▶ Request A: In the account of the evening before dinner, how many miles south did the drive to dinner cover?

▶ Document section:
Clara was just waking from her nap at ten after five, when I got home – a full hour later than she should have been. I told Chad she would be up ’til 10 o’clock having slept that late! It was such a great day, I knew she could happily entertain herself if we set out the galvanized tub with an inch or two of water for her to play in. Getting her ready in her swim diaper and bathing “soup”, while Chad filled the tub on the deck, was cutting into my getting ready time. Once we got her out there, I had Chad take over so I could jump in the shower.

Afterwards, as I was putting on the finishing touches of makeup and jewelry, Clara came looking for me and that slowed down my progress significantly. If she hadn’t come into the bathroom wanting to play in mommy’s makeup, I probably would have been ready to head out the door by 5:45 or so. But it became quickly obvious that I was going to need a little more time. Then my cell phone rang, and it was Maria who was supposed to already be in Tacoma having dinner with her boyfriend, but he was running late and told her just to go ahead and meet up with the girls for our dinner. She was calling on the off chance that I hadn’t left the house yet (everyone knows I’m ALWAYS running late). Lucky for her (“we’ll see” said the Zen master) and me, I was still getting ready, so now we could carpool and save gas going the 30 miles south it would take to get us to dinner.

▶ Entries provided:
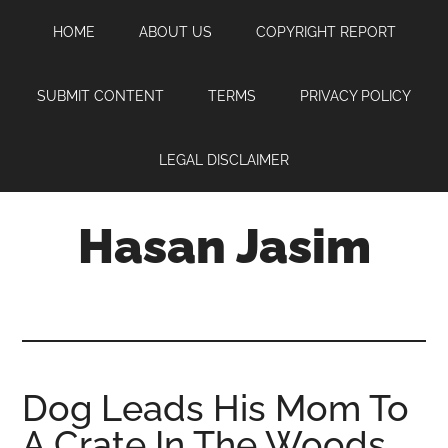
Skip
Skip
Skip
HOME
ABOUT US
COPYRIGHT REPORT
to
to
to
main
primary
footer
content
sidebar
SUBMIT CONTENT
TERMS
PRIVACY POLICY
LEGAL DISCLAIMER
Hasan Jasim
Hasan
Jasim
is
a
place
Dog Leads His Mom To
where
A Crate In The Woods
you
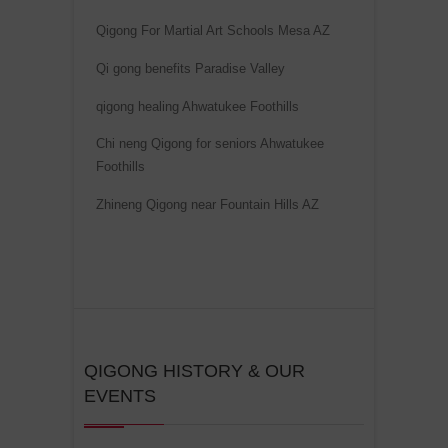
i
Qigong For Martial Art Schools Mesa AZ
v
Qi gong benefits Paradise Valley
e
:
qigong healing Ahwatukee Foothills
Chi neng Qigong for seniors Ahwatukee
Foothills
Zhineng Qigong near Fountain Hills AZ
QIGONG HISTORY & OUR
EVENTS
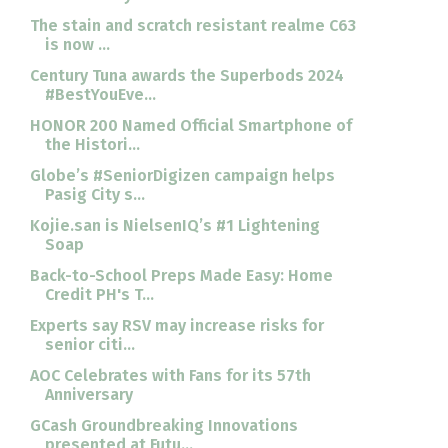
The stain and scratch resistant realme C63
is now ...
Century Tuna awards the Superbods 2024
#BestYouEve...
HONOR 200 Named Official Smartphone of
the Histori...
Globe’s #SeniorDigizen campaign helps
Pasig City s...
Kojie.san is NielsenIQ’s #1 Lightening
Soap
Back-to-School Preps Made Easy: Home
Credit PH's T...
Experts say RSV may increase risks for
senior citi...
AOC Celebrates with Fans for its 57th
Anniversary
GCash Groundbreaking Innovations
presented at Futu...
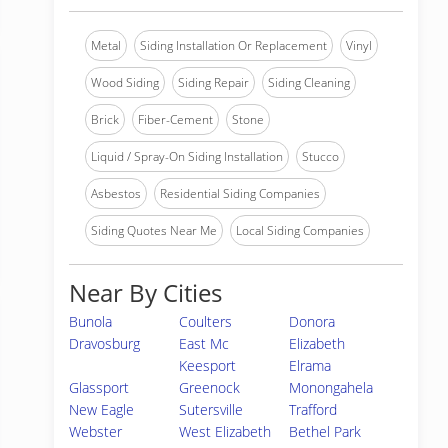
Metal
Siding Installation Or Replacement
Vinyl
Wood Siding
Siding Repair
Siding Cleaning
Brick
Fiber-Cement
Stone
Liquid / Spray-On Siding Installation
Stucco
Asbestos
Residential Siding Companies
Siding Quotes Near Me
Local Siding Companies
Near By Cities
Bunola
Coulters
Donora
Dravosburg
East Mc
Elizabeth
Keesport
Elrama
Glassport
Greenock
Monongahela
New Eagle
Sutersville
Trafford
Webster
West Elizabeth
Bethel Park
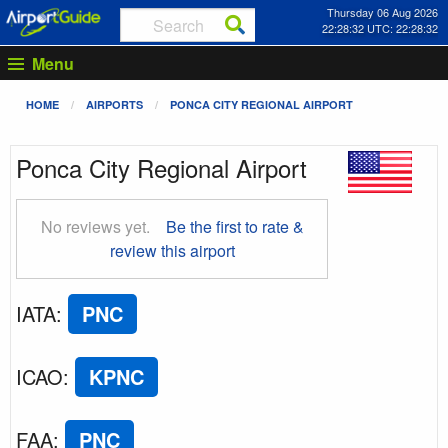
Thursday 06 Aug 2026
22:28:33 UTC: 22:28:33
Menu
HOME
AIRPORTS
PONCA CITY REGIONAL AIRPORT
Ponca City Regional Airport
No reviews yet.
Be the first to rate &
review this airport
IATA
:
PNC
ICAO
:
KPNC
FAA
:
PNC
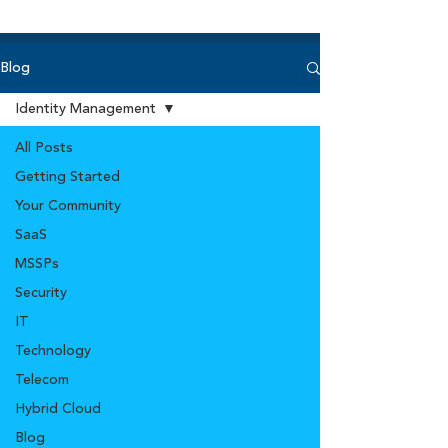
Blog
Identity Management
All Posts
Getting Started
Your Community
SaaS
MSSPs
Security
IT
Technology
Telecom
Hybrid Cloud
Blog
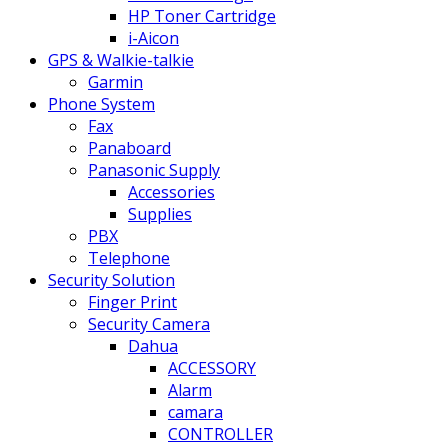
HP Toner Cartridge
i-Aicon
GPS & Walkie-talkie
Garmin
Phone System
Fax
Panaboard
Panasonic Supply
Accessories
Supplies
PBX
Telephone
Security Solution
Finger Print
Security Camera
Dahua
ACCESSORY
Alarm
camara
CONTROLLER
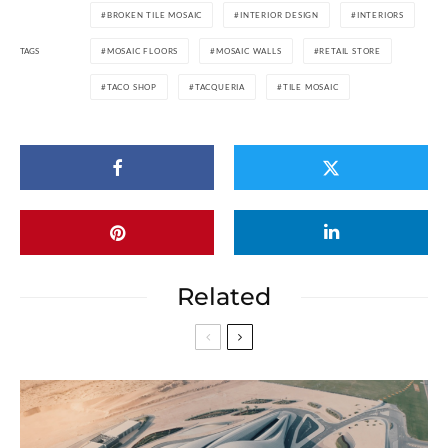
BROKEN TILE MOSAIC
INTERIOR DESIGN
INTERIORS
TAGS
MOSAIC FLOORS
MOSAIC WALLS
RETAIL STORE
TACO SHOP
TACQUERIA
TILE MOSAIC
Related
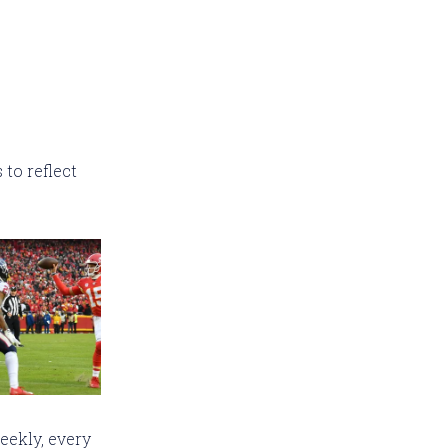
to reflect
eekly, every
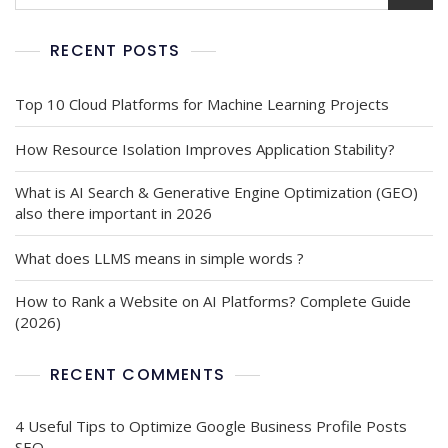
RECENT POSTS
Top 10 Cloud Platforms for Machine Learning Projects
How Resource Isolation Improves Application Stability?
What is AI Search & Generative Engine Optimization (GEO)
also there important in 2026
What does LLMS means in simple words ?
How to Rank a Website on AI Platforms? Complete Guide
(2026)
RECENT COMMENTS
4 Useful Tips to Optimize Google Business Profile Posts
SEO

▶ Request B: Rewrite the entries starting at the first one and ending at the line that contains "Bethel Park", replacing "Siding" with "Cladding" everywhere it appears and changing nothing else. Leave the pictures out of your answer.

▶ Result A: 30 miles

▶ Result B:
Skip
Skip
Skip
HOME
ABOUT US
COPYRIGHT REPORT
to
to
to
main
primary
footer
content
sidebar
SUBMIT CONTENT
TERMS
PRIVACY POLICY
LEGAL DISCLAIMER
Hasan Jasim
Hasan
Jasim
is
a
place
Dog Leads His Mom To
where
A Crate In The Woods
you
i
Qigong For Martial Art Schools Mesa AZ
v
Qi gong benefits Paradise Valley
e
:
qigong healing Ahwatukee Foothills
Chi neng Qigong for seniors Ahwatukee
Foothills
Zhineng Qigong near Fountain Hills AZ
QIGONG HISTORY & OUR
EVENTS
The stain and scratch resistant realme C63
is now ...
Century Tuna awards the Superbods 2024
#BestYouEve...
HONOR 200 Named Official Smartphone of
the Histori...
Globe’s #SeniorDigizen campaign helps
Pasig City s...
Kojie.san is NielsenIQ’s #1 Lightening
Soap
Back-to-School Preps Made Easy: Home
Credit PH's T...
Experts say RSV may increase risks for
senior citi...
AOC Celebrates with Fans for its 57th
Anniversary
GCash Groundbreaking Innovations
presented at Futu...
Metal
Cladding Installation Or Replacement
Vinyl
Wood Cladding
Cladding Repair
Cladding Cleaning
Brick
Fiber-Cement
Stone
Liquid / Spray-On Cladding Installation
Stucco
Asbestos
Residential Cladding Companies
Cladding Quotes Near Me
Local Cladding Companies
Near By Cities
Bunola
Coulters
Donora
Dravosburg
East Mc
Elizabeth
Keesport
Elrama
Glassport
Greenock
Monongahela
New Eagle
Sutersville
Trafford
Webster
West Elizabeth
Bethel Park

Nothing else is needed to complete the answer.